There are many ways to consider what’s happening inside Twitter’s company right now, and most of them are bad. Second-order thinking is one way, and it’s a lesson we should all absorb.
This all started with Musk’s ego-maniacal belief that he knew what could be best for Twitter. Regardless of his lack of experience in the social media space, he felt that his pseudo-engineering background makes him qualified to jump in and save the company.
The mistake he’s making is a pretty common one, which makes you realize how fallible we all are if it’s possible for even him, so-called genius, to make this error. There is a well-regarded heuristic named “Chesterton’s Fence” that describes this type of thinking. Simply put: You feel you know how to solve a problem and do not consider how the problem arose, and what attempts in the past occurred to resolve it.
In software development, this type of thinking is rampant.

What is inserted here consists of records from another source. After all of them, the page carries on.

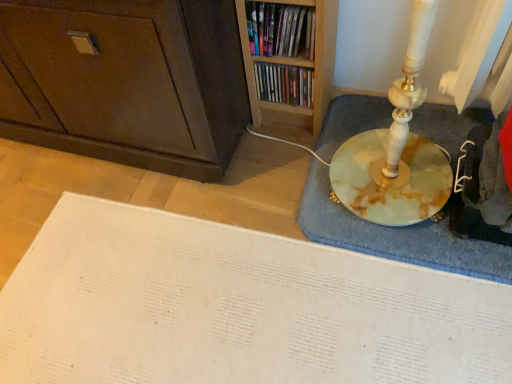
You are a GUI agent. You are given a task and a screenshot of the screen. Output one action in this format:
    pyautogui.click(x=<x>, y=<y>)
    Task: Click on the blank space situated above marble bath mat at right (from a real-world perspective)
    
    Given the screenshot: What is the action you would take?
    pyautogui.click(x=391, y=173)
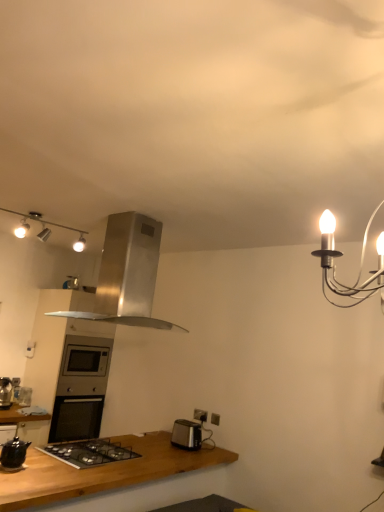
Where is `blank space above matte silver track lights at upper left (from a real-world perspective)`? This screenshot has width=384, height=512. blank space above matte silver track lights at upper left (from a real-world perspective) is located at coordinates (35, 207).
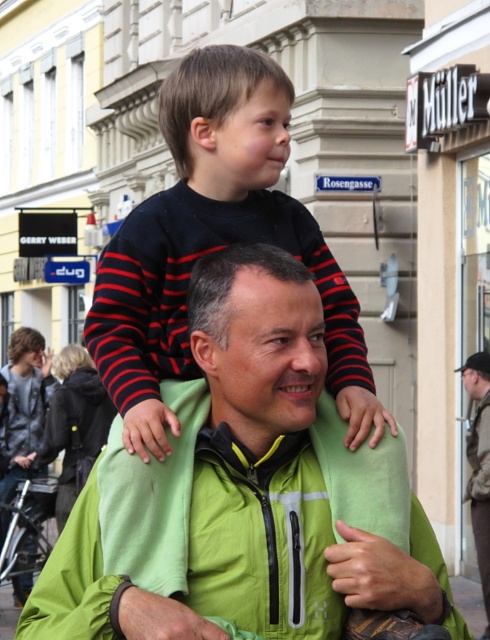
Which is behind, point (269, 429) or point (140, 305)?

Point (140, 305)

At what (x,y) coordinates should I click in order to perform the action: click on green soft jacket at center. Please return your answer as a coordinate pair (x, y). The image size is (490, 640). Looking at the image, I should click on (243, 492).

Is point (212, 532) farther from camera compared to point (211, 86)?

No, it is not.

The height and width of the screenshot is (640, 490). I want to click on green soft jacket at center, so click(243, 492).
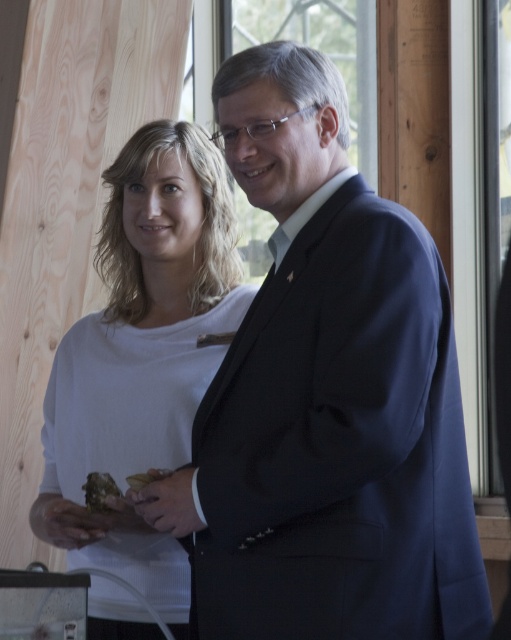
In the scene shown: Is white matte sweater at center taller than brown crumbly bread at center?

Yes.

Can you confirm if white matte sweater at center is wider than brown crumbly bread at center?

Yes, white matte sweater at center is wider than brown crumbly bread at center.

At what (x,y) coordinates should I click in order to perform the action: click on white matte sweater at center. Please return your answer as a coordinate pair (x, y). This screenshot has height=640, width=511. Looking at the image, I should click on (143, 346).

Where is `white matte sweater at center`? The width and height of the screenshot is (511, 640). white matte sweater at center is located at coordinates (143, 346).

Is matte brown bread at center positioned before brown crumbly bread at center?

No, matte brown bread at center is behind brown crumbly bread at center.

What do you see at coordinates (99, 490) in the screenshot?
I see `matte brown bread at center` at bounding box center [99, 490].

This screenshot has height=640, width=511. Identify the location of matte brown bread at center. (99, 490).

The height and width of the screenshot is (640, 511). Identify the location of matte brown bread at center. (99, 490).

Measure the distance from dark blue suit at center to matte brown bread at center.

dark blue suit at center and matte brown bread at center are 28.55 inches apart from each other.

Consider the image. Does dark blue suit at center have a greater width compared to matte brown bread at center?

Yes.

Is point (230, 499) positioned before point (94, 484)?

Yes.

The height and width of the screenshot is (640, 511). Identify the location of dark blue suit at center. (327, 397).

At micro levels, we all look at code and think, “I’d refactor this because…” and the reasons are anything from syntax, to choice of language, and millions of insignificant reasons in between. At macro levels, we all have experienced the toil of existing systems and suffer through it with the attitude of resentment. We boil with anger at the original authors for building something so brittle. The mistake here is believing that there is no good reason for the system or code being in the condition it is. We make premature judgements that the problem exists only because no suitable solutions were provided before.
The lesson here is that first-order thinking is usually wrong, and that code exists, in fact, for many good reasons. Here is a quick list of scenarios in which today’s “bad” systems exist:
The system was created in a time before many newer solutions existed
The system truly worked before and the environment changed to make it no longer work
The style of “Worse is better” was applied to the problem in the past, and now the minimum viable product is failing expectations
Many of us could say we’ve experienced some these conditions, if not all. It’s everywhere. And here lays the lesson, waiting for us to pick it up — and yet many of us don’t.
Before jumping to conclusions, take the time to fully understand the existing system. Absorb as many historical contexts as can be found, and deeply respect the previous owners of the system for their attempts to do good work, to the best of their abilities, based on the existing tools they had.
Be sure you calculate all of your assumptions against the reality of the existing system. Never apply a solution to a problem based solely on your imagined context. You are guaranteed to have missed something.
Respect your forebears. Remove your own ego, put aside your own experiences with systems and code from other places and different contexts. None of your previous experience can be applied verbatim, they all require a context shift, and implicitly that will change the outcomes.
Be a gracious student of the history of the current system, so that you can be a responsible steward for the future.